Linda Reynolds-Sienkiewicz, the former president/CEO of the $102 million Pinellas Federal Credit Union in Largo, Fla., agreed to plead guilty to taking a $21,000 bribe.
On Dec. 3, she was charged by federal prosecutors in U.S. District Court in Tampa, Fla., with one felony count of receipt of commission for procuring loans
During a meeting in February 2010, Reynolds-Sienkiewicz admitted that she solicited “payment of money” from a company only identified by its initials, M.S., according to court documents.
The former credit union CEO met with M.S. to discuss renewing its $66,938 contract to provide identity theft protection services to PFCU members and employees.
“Ultimately, the defendant (Reynolds-Sienkiewicz) and M.S. agreed that the defendant would renew the contract with M.S.'s business, and M.S. would make a payment totaling $21,000 to the defendant's spouse,” according to the plea agreement.
The $21,000 check was made payable to CU Solutions Inc., a Florida corporation for which Reynolds-Sienkiewicz and her spouse serve as COO and CEO, respectively.
Reynolds-Sienkiewicz and her husband endorsed the check and deposited it into her personal PFCU account, according to court records.
Reynolds-Sienkiewicz's attorney, M.D. Purcell Jr. in Tampa, declined to comment on behalf of his client.
The guilty plea comes after PFCU filed a civil lawsuit in January 2012 in federal court that accused Reynolds-Sienkiewicz of misappropriating credit union funds by hiring family members and friends as contractors and paying far higher than market rates.
The lawsuit also accused her of fraud, constructive fraud, breach of fiduciary duty and unjust enrichment.
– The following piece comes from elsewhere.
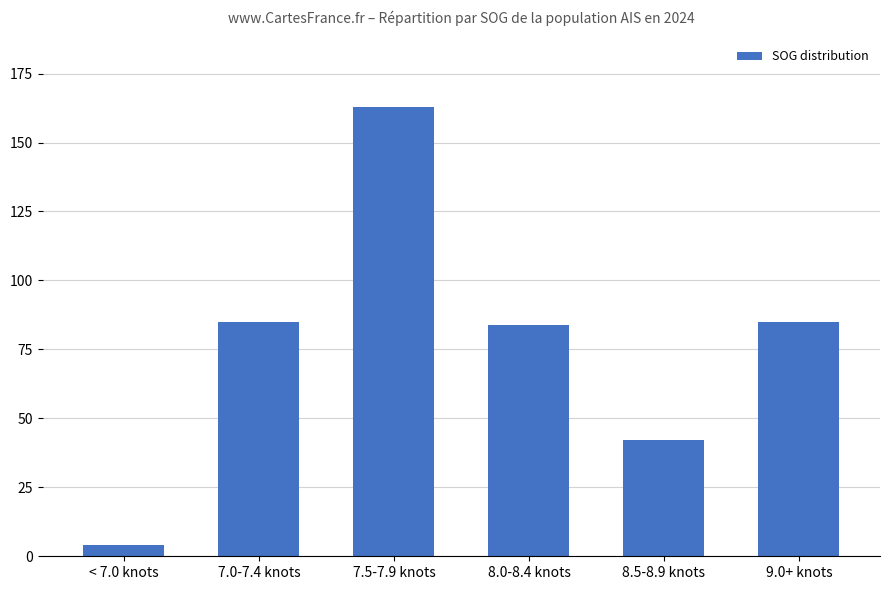

Reading left to right, what are all the values shown in this chart?

< 7.0 knots=4	7.0-7.4 knots=85	7.5-7.9 knots=163	8.0-8.4 knots=84	8.5-8.9 knots=42	9.0+ knots=85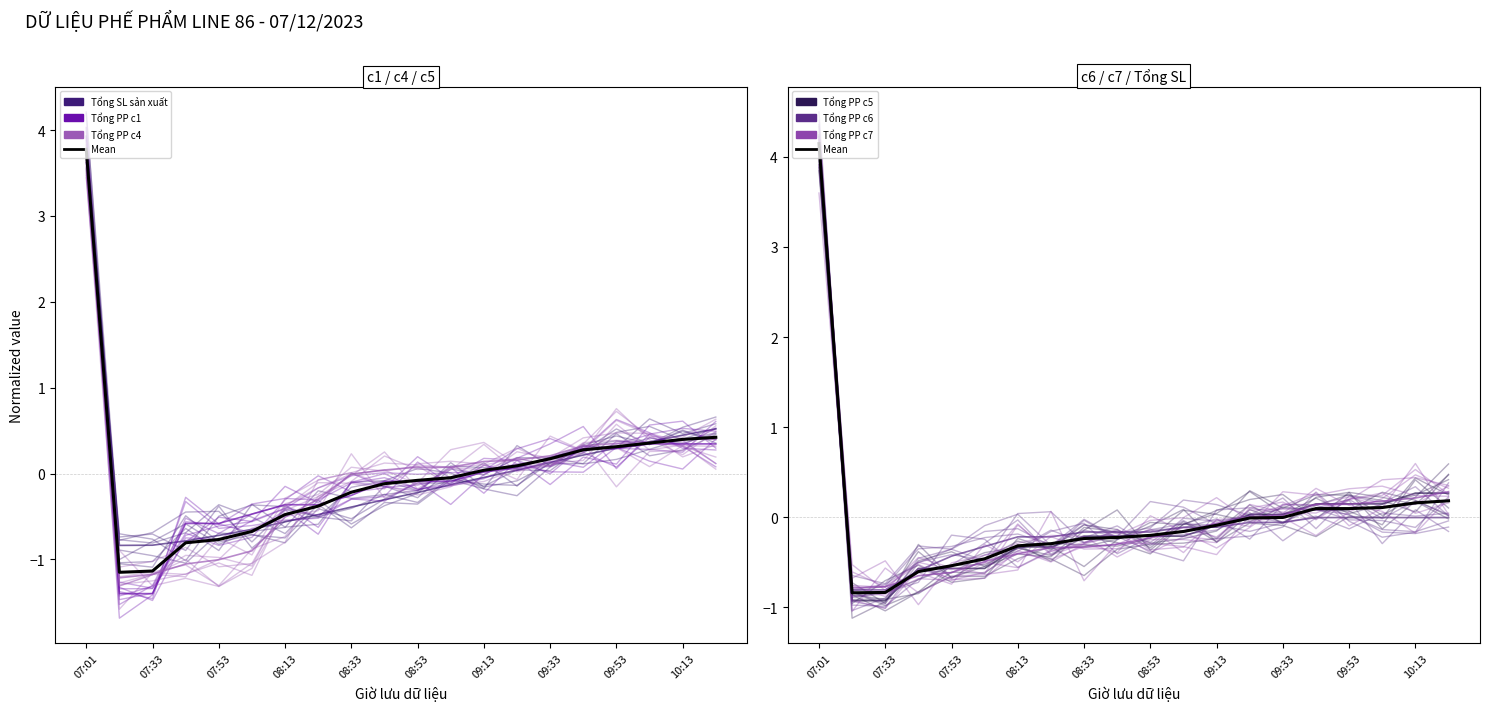

How many data points in Tổng PP c4 are above 0?

12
The credit union asked the court to permit it to freeze the accounts of Reynolds-Sienkiewicz and relatives at the credit union.
In her formal reply, Reynolds-Sienkiewicz denied the charges and counter-sued credit union board members charging that the failure to release the funds was civil theft. She also claimed in her denial that PFCU leadership knew and approved of her choices for contractors.
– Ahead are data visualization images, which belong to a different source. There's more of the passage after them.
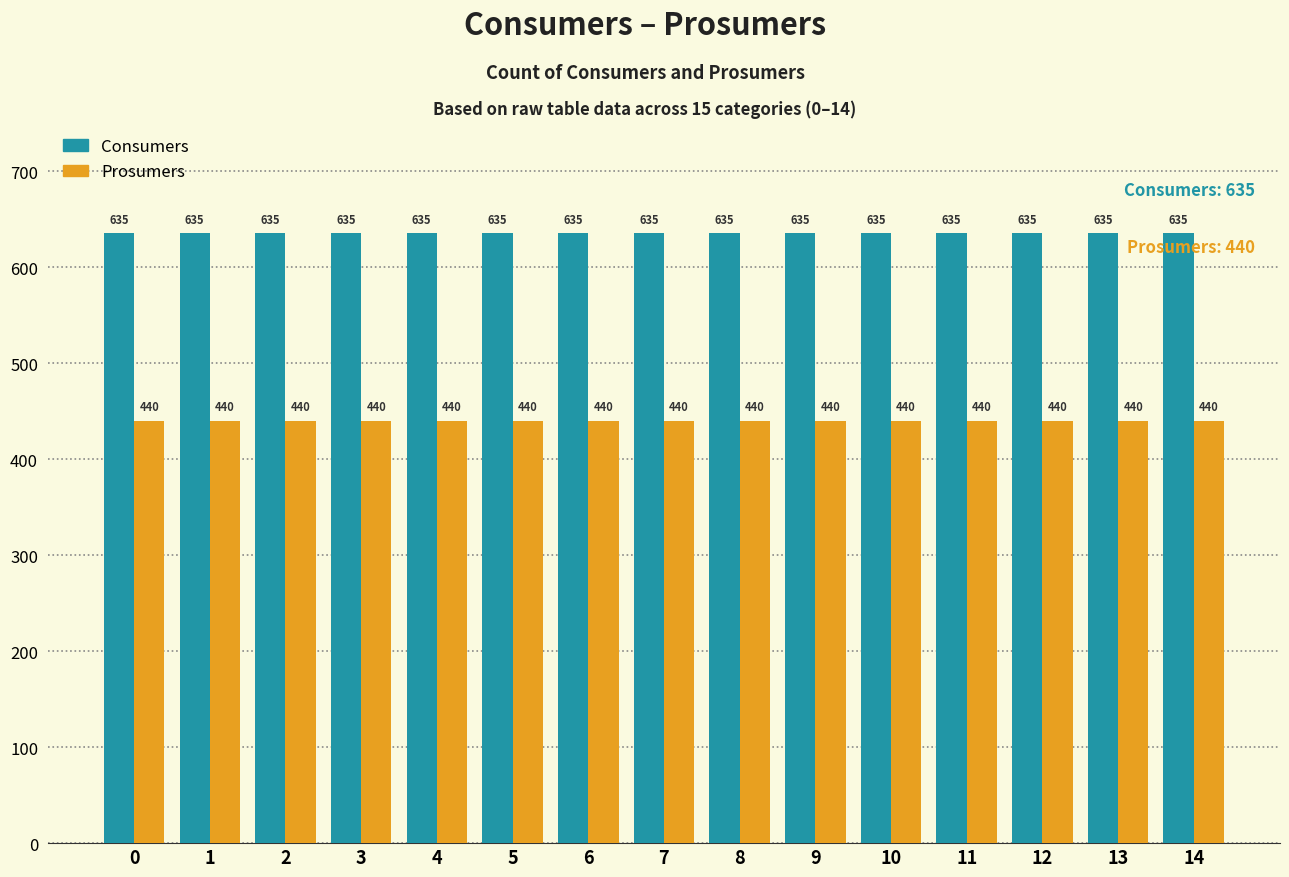

What is the difference between the highest and lowest values at 8?

195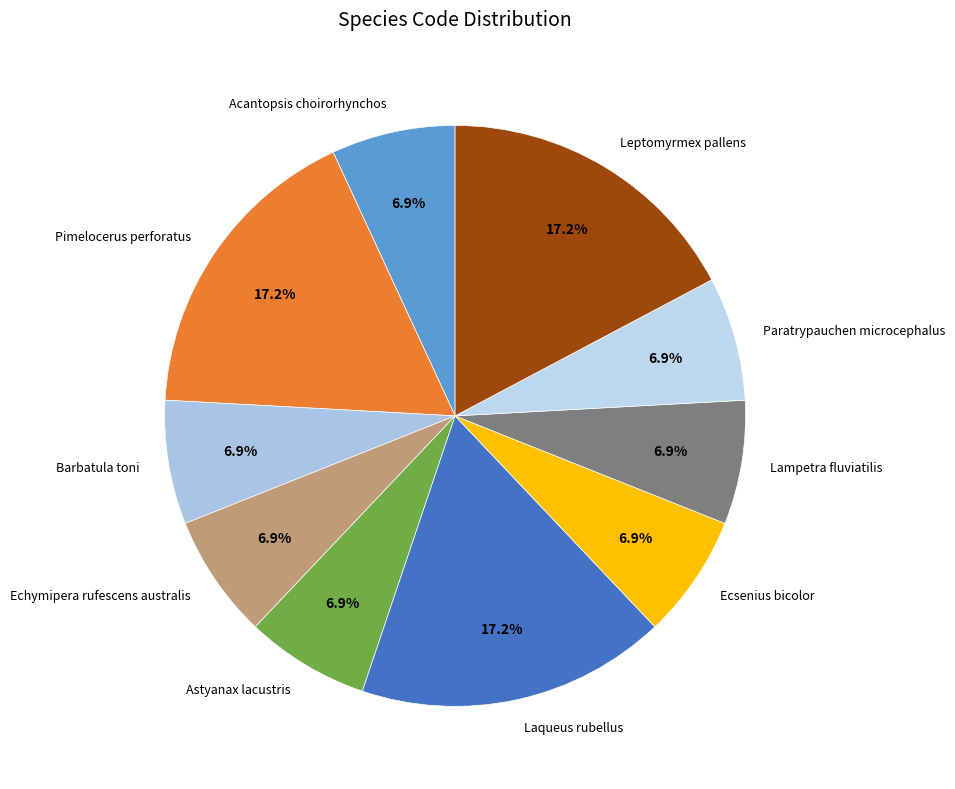

Is Acantopsis choirorhynchos the majority of the pie?

No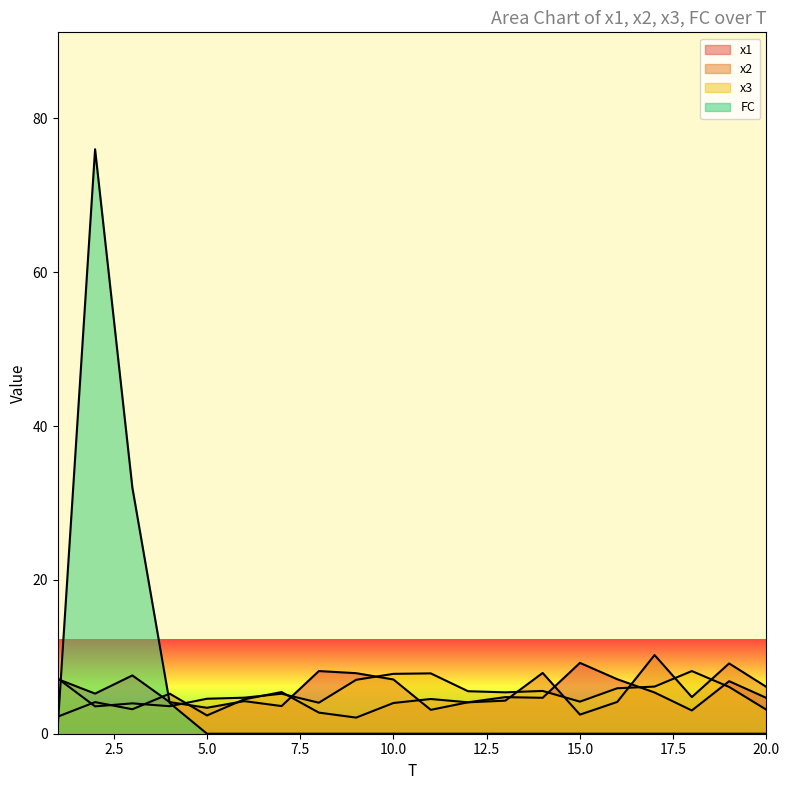

How many interior local valleys does the x3 series have?

5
“Plaintiff, acting through its operations director and/or IT technician, hired Defendant's son to perform cabling work for it, knowing he was Defendant's son and after approving a proposal he submitted to do the work at below market rates,” Reynolds-Sienkiewicz's wrote in the reply. “In addition, the Chairman of Plaintiff's Board of Directors, Jack Bowman, was aware of and never objected to the arrangement,” she added in the filing.
The credit union and Reynolds-Sienkiewicz agreed to dismiss the case on Nov. 1, 2012. Both parties also agreed to pay their own attorney fees, costs and other expenses.